So I'm trying to read a podded dataframe.
fetch_n_pod: Starting STARE Podding
Reading '/Users/mbauer/tmp/data/POMD/discover/202001/DYAMONDv2_PE3600x1800-DE.tavg_30mn.prectot.20200115_0000z.nc4' and '/Users/mbauer/tmp/data/POMD/discover/DYAMONDv2_stare.nc' at level 4 from /Users/mbauer/tmp/data/pods
The call:
pod_root = '/Users/mbauer/tmp/data/pods'
sids_hex = ['0x0000000000000004', '0x0008000000000004', ... '0x3ff0000000000004', '0x3ff8000000000004']
tcover_tid = 2274394778256809073
podded_sdf = starepandas.read_pods(pod_root=pod_root, sids=sids_hex, tids=[tcover_tid])

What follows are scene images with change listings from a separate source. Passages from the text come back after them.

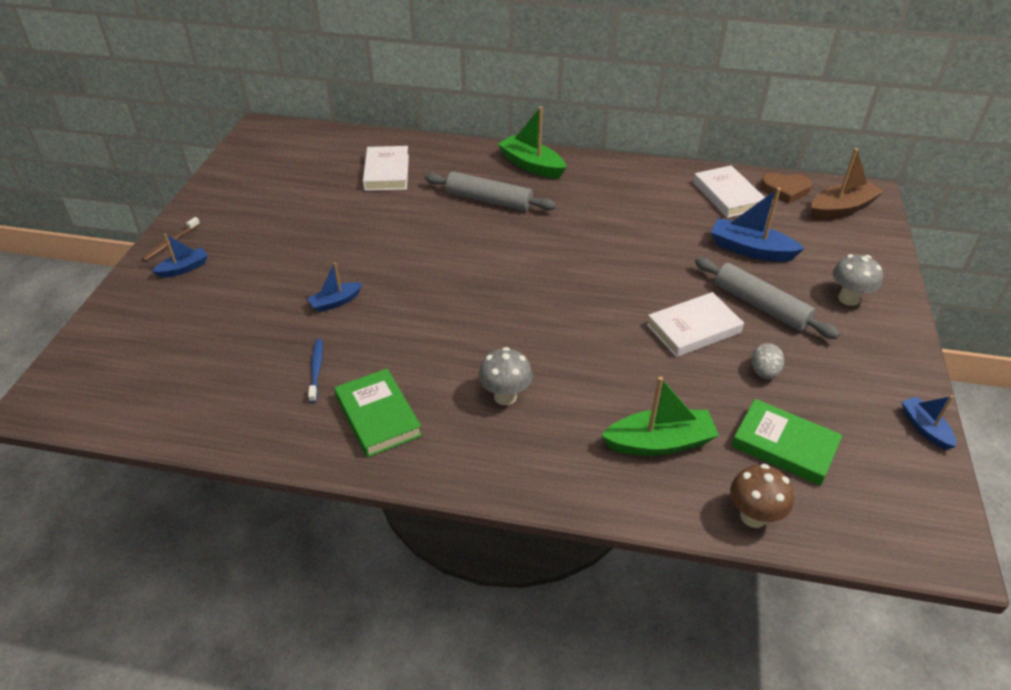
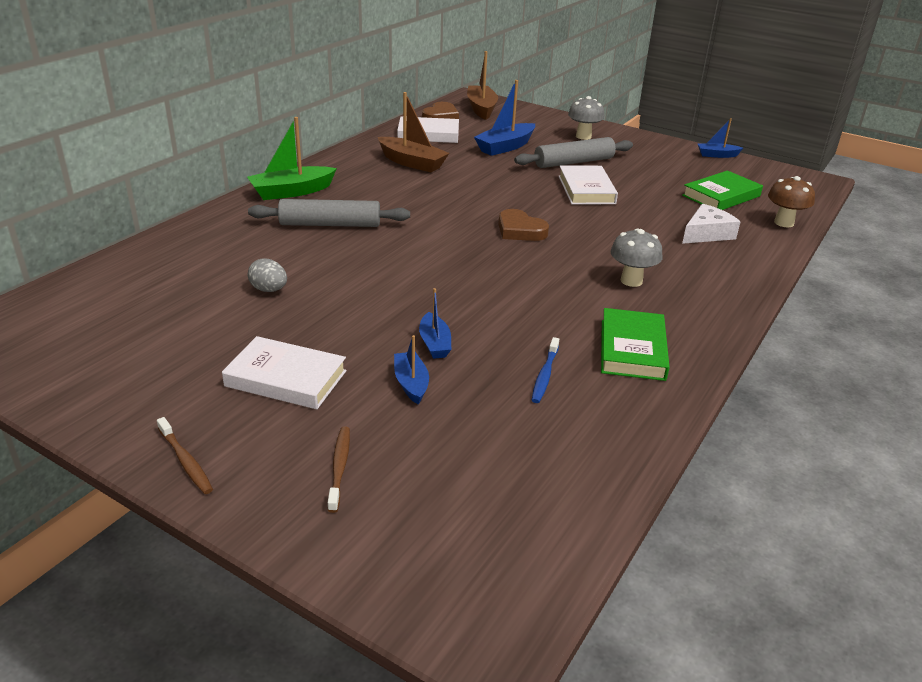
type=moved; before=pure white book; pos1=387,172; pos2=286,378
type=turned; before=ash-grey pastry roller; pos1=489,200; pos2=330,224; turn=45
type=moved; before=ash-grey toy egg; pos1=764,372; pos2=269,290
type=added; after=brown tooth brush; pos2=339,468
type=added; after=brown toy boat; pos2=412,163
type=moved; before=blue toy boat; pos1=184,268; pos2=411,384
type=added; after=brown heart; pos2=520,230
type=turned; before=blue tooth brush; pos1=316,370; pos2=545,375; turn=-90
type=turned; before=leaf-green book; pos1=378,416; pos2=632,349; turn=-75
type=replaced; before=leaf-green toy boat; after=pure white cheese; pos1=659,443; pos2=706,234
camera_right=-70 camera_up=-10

STAREPandas.read_pods() -> starepandas/io/pod.py:read_pods():
path_format = '{pod_root}{delim1}{sid}'
pattern = '*'
temporal_pattern = '{pod_path}(.*)-.*'
temporal_pattern_tid_index = 0
tids_cmp = array([2274394778256809073])
for sid in sids:
pod_path = '/Users/mbauer/tmp/data/pods/0x0000000000000004'
pickles = ['/Users/mbauer/tmp/data/pods/0x0000000000000004/0x1f90200025001c71-DYAMONDv2_PE3600x1800-DE.tavg_30mn.prectot.20200115_0000z.pkl.bz2',
...
'/Users/mbauer/tmp/data/pods/0x0000000000000004/0x1f906377a5001c71-DYAMONDv2_PE3600x1800-DE.tavg_30mn.prectot.20200213_2330z.pkl.bz2']
search = '.*.*'
pods = ['/Users/mbauer/tmp/data/pods/0x0000000000000004/0x1f90200025001c71-DYAMONDv2_PE3600x1800-DE.tavg_30mn.prectot.20200115_0000z.pkl.bz2',
...
'/Users/mbauer/tmp/data/pods/0x0000000000000004/0x1f906377a5001c71-DYAMONDv2_PE3600x1800-DE.tavg_30mn.prectot.20200213_2330z.pkl.bz2']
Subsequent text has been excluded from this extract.